* **Given data**
[Start of section]
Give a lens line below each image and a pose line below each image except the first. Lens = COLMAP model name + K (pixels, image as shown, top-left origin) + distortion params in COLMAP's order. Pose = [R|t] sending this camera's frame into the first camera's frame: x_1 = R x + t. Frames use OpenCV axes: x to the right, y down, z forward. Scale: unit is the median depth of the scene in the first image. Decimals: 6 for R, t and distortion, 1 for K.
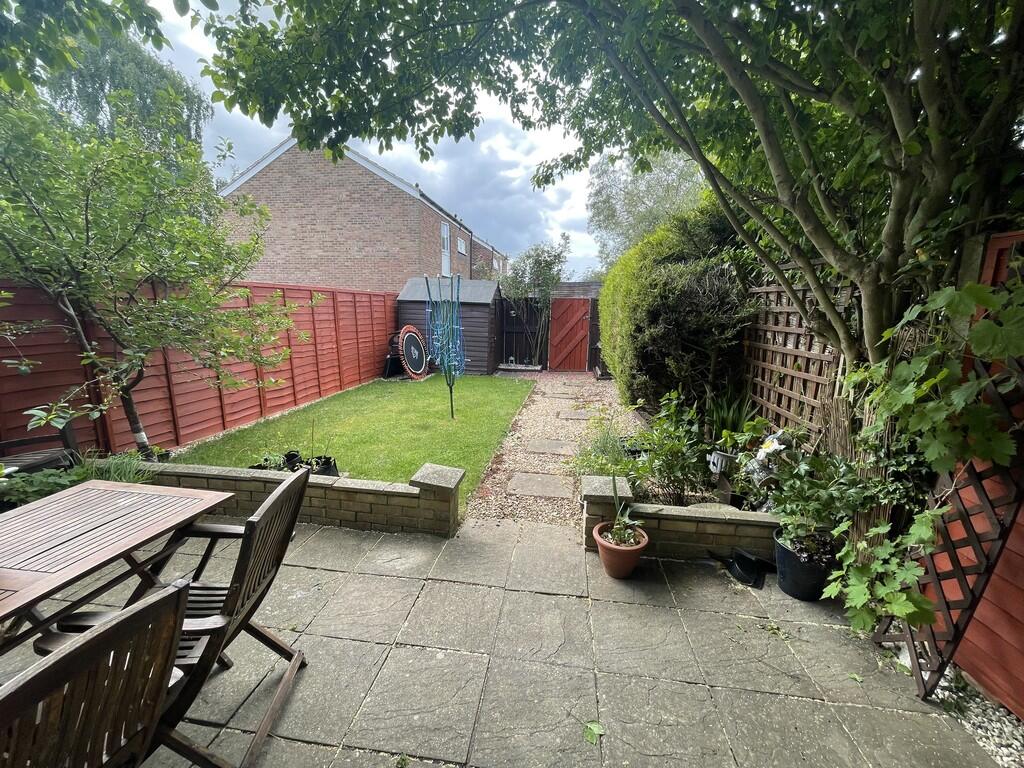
lens RADIAL K [[409.6, 0, 511.9], [0, 409.6, 383.6], [0, 0, 1]] dist [-0.004609, 0.000550]
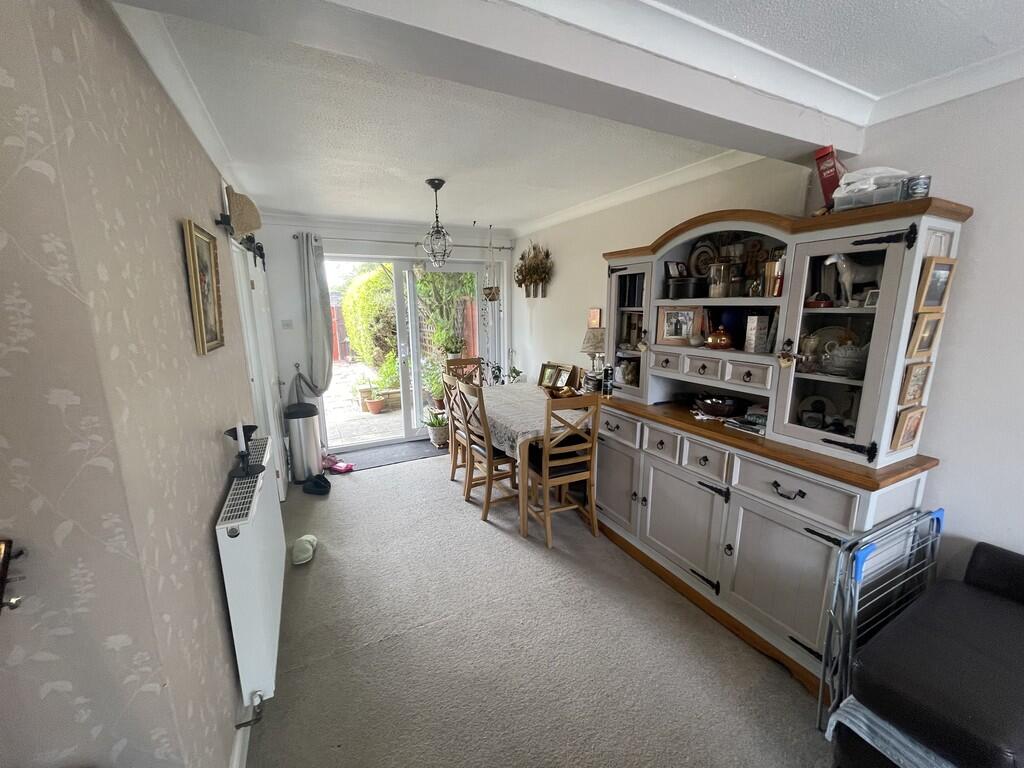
lens RADIAL K [[409.6, 0, 509.2], [0, 409.6, 387.8], [0, 0, 1]] dist [-0.004609, 0.000550]
pose [[0.817465, -0.137446, 0.559339, -0.333145], [0.132154, 0.989961, 0.050121, 0.171056], [-0.560613, 0.032947, 0.827422, -1.137851]]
[End of section]
* **Exercise objective**
How many lines in the material above contain the string "lens"? Treat uppercase and lowercase as different, and reply with the number only.

* **Answer to the exercise**
3